> _TASK SET_:
1. For the Delta table notebook below, say whether each statement agrees with it. Answer yes or no, and quote the notebook's deciding words exactly. (a) The Spark session is given 4g of driver memory. (b) The DataFrame is saved to the Delta path in append mode. (c) The added column doubling_id has the type INT.
2. Carry on the Delta table notebook below, picking up right after its last line.

> _PASSAGE PROVIDED_:
——

In [12]:
from pyspark.sql import SparkSession
from delta import *

builder = SparkSession.builder.appName("delta-table-sql") \
        .config("spark.sql.extensions", "io.delta.sql.DeltaSparkSessionExtension") \
        .config("spark.sql.catalog.spark_catalog", "org.apache.spark.sql.delta.catalog.DeltaCatalog") \
        .config("spark.driver.memory", "4g") \
        .config("spark.sql.autoBroadcastJoinThreshold", "-1")

spark = configure_spark_with_delta_pip(builder).getOrCreate()

### Create a table

In [13]:
df2 = spark.range(10, 25, 2)
df2.show()

+---+
| id|
+---+
| 10|
| 12|
| 14|
| 16|
| 18|
| 20|
| 22|
| 24|
+---+



write dataframe

In [14]:
df2.write.format("delta").mode('overwrite').save("./tmp/delta_exm")

Remove table

In [15]:
spark.sql('drop table if exists  delta_table_example')

DataFrame[]

In [16]:
spark.sql("""CREATE OR REPLACE TABLE {} (id long) USING DELTA LOCATION '{}' """.format('delta_table_example', "./tmp/delta_exm"))

DataFrame[]

#### Create table in the metastore using DataFrame's schema and write data to it

In [17]:
df2.write.format("delta").mode("Overwrite").saveAsTable("delta_table_example")

In [18]:
spark.sql('show databases').show()

+---------+
|namespace|
+---------+
|  default|
+---------+



In [19]:
spark.sql('show tables from default').show(truncate=False)

+---------+-------------------+-----------+
|namespace|tableName          |isTemporary|
+---------+-------------------+-----------+
|default  |delta_table_example|false      |
+---------+-------------------+-----------+



In [20]:
from pyspark.sql.utils import AnalysisException

try:
    spark.sql("""ALTER TABLE delta_table_example ADD COLUMN doubling_id INT""" )
except AnalysisException as e:
    print(str(e))
    
spark.sql("""UPDATE delta_table_example SET doubling_id = id*2 """).show()
    

25/08/09 18:32:45 WARN UpdateCommand: Could not validate number of records due to missing statistics.


+-----------------+
|num_affected_rows|
+-----------------+
|                8|
+-----------------+



In [21]:
spark.table("delta_table_example").show()

——

> _EXCERPTED DATA_:
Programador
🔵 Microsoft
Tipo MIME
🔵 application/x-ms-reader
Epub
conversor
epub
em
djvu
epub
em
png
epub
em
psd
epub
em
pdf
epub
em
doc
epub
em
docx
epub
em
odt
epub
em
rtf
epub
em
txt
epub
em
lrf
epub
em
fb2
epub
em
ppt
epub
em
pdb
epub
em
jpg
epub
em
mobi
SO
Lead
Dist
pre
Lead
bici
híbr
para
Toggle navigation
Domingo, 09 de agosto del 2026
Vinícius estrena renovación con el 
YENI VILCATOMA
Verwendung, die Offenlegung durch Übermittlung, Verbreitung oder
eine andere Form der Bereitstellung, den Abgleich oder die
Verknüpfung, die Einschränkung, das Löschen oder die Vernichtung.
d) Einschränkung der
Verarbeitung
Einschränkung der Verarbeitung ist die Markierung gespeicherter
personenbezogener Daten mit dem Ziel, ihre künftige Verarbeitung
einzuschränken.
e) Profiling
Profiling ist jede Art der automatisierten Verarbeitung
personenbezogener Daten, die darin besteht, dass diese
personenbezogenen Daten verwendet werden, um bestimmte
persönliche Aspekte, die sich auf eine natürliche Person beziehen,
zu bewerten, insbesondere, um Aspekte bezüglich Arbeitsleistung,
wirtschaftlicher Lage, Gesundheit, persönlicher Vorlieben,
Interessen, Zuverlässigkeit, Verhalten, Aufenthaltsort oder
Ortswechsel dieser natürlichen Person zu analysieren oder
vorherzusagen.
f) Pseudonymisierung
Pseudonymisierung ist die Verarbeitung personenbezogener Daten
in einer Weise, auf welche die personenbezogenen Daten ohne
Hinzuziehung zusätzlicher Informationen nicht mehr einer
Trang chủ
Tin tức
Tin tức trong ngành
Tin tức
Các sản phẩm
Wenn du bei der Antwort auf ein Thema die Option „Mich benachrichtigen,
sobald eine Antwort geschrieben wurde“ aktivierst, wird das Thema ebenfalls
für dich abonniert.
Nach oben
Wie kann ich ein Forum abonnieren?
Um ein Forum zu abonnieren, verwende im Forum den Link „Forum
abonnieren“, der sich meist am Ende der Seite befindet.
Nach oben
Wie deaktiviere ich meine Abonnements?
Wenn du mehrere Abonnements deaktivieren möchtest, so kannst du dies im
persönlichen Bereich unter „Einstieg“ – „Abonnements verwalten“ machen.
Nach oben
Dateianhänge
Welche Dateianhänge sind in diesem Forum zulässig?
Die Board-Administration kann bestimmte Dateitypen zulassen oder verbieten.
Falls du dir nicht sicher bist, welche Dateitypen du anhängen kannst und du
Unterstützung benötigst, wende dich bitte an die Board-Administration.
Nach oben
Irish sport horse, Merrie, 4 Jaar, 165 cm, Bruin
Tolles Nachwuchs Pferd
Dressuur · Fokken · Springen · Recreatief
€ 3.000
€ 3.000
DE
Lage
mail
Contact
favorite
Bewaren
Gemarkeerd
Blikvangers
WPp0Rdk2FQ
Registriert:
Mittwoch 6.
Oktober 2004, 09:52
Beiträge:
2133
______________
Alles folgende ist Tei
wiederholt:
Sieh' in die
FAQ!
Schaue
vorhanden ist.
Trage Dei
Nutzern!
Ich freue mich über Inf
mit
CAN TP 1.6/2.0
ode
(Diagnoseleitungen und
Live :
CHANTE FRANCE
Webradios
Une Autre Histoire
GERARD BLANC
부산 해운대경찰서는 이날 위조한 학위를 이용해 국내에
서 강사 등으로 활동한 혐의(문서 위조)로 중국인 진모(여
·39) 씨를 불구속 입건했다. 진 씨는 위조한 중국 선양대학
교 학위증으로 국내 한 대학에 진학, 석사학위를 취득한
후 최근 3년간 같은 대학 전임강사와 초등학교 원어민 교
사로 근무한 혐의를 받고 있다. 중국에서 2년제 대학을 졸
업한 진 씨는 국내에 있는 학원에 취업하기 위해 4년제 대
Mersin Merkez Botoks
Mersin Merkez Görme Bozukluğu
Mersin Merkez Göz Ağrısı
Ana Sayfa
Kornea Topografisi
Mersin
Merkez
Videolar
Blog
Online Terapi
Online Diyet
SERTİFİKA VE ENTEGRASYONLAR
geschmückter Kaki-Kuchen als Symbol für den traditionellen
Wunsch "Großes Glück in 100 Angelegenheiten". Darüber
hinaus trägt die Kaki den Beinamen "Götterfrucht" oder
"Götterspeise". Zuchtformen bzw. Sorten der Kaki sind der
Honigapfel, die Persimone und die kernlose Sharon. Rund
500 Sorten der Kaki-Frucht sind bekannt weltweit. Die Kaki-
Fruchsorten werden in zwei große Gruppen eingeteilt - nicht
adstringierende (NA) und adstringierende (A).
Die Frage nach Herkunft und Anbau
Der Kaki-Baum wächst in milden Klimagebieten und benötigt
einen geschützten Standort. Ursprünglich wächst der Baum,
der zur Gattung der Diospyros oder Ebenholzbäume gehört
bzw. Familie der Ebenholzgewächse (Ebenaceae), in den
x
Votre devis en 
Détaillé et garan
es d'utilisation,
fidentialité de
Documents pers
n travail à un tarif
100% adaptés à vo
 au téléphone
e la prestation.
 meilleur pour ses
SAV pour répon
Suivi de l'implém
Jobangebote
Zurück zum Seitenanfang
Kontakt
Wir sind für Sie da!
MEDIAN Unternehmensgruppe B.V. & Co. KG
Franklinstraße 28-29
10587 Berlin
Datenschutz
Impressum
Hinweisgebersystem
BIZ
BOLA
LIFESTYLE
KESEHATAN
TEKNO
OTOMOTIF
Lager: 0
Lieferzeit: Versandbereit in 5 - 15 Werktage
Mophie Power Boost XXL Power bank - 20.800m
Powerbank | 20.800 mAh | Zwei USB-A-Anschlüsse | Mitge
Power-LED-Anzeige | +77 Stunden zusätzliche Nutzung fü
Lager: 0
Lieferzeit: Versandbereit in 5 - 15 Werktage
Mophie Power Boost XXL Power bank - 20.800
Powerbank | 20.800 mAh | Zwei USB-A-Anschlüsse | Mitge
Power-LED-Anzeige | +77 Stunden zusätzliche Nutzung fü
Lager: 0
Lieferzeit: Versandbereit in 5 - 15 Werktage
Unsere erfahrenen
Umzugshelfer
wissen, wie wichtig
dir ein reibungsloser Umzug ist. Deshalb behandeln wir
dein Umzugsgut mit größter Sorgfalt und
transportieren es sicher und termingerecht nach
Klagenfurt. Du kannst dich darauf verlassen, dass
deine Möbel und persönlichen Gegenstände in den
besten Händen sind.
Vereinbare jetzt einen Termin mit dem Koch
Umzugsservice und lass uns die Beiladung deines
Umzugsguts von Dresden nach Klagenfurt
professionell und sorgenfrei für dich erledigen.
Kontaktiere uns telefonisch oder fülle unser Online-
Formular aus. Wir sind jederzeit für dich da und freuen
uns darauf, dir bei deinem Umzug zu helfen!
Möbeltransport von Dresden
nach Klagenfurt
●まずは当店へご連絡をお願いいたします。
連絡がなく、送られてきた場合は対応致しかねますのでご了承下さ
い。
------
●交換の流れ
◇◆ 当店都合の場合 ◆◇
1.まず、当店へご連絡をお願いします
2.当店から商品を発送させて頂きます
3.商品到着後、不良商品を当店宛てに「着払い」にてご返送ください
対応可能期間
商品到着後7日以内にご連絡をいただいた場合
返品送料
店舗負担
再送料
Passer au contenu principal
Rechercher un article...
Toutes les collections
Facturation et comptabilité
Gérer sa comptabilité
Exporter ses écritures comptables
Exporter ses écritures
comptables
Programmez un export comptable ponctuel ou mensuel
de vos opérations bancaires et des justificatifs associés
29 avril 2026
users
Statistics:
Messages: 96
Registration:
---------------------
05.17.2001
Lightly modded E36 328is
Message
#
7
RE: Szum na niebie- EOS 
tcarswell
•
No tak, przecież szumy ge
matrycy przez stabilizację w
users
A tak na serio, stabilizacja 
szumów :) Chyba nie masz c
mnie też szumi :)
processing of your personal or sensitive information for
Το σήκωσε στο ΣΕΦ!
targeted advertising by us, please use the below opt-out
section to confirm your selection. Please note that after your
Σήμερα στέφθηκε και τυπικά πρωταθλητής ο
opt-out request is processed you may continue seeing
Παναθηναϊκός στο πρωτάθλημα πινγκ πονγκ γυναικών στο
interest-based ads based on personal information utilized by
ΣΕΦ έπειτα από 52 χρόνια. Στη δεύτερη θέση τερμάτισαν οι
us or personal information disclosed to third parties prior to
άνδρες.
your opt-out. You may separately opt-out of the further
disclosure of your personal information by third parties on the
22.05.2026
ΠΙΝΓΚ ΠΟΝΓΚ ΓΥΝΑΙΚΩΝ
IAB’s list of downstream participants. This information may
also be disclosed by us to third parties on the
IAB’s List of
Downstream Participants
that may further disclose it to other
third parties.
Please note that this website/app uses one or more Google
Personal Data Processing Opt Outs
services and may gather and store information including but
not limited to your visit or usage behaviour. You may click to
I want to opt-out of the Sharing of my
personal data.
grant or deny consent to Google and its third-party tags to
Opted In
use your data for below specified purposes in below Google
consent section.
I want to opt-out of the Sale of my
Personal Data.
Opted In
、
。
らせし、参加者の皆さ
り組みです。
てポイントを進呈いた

——

> _RESPONSE LIST_:
1.
(a) Yes: `.config("spark.driver.memory", "4g")`
(b) No: `df2.write.format("delta").mode('overwrite').save("./tmp/delta_exm")`
(c) Yes: `ADD COLUMN doubling_id INT`

2.
+---+-----------+
| id|doubling_id|
+---+-----------+
| 18|         36|
| 22|         44|
| 12|         24|
| 24|         48|
| 20|         40|
| 16|         32|
| 10|         20|
| 14|         28|
+---+-----------+



#### Create table in the metastore

In [22]:
DeltaTable.createIfNotExists(spark) \
  .tableName("default.people10m") \
  .addColumn("id", "INT") \
  .addColumn("firstName", "STRING") \
  .addColumn("middleName", "STRING") \
  .addColumn("lastName", "STRING", comment = "surname") \
  .addColumn("gender", "STRING") \
  .addColumn("birthDate", "TIMESTAMP") \
  .addColumn("ssn", "STRING") \
  .addColumn("salary", "INT") \
  .execute()

<delta.tables.DeltaTable at 0x72447c137580>

In [23]:
spark.sql('show tables from default').show(truncate=False)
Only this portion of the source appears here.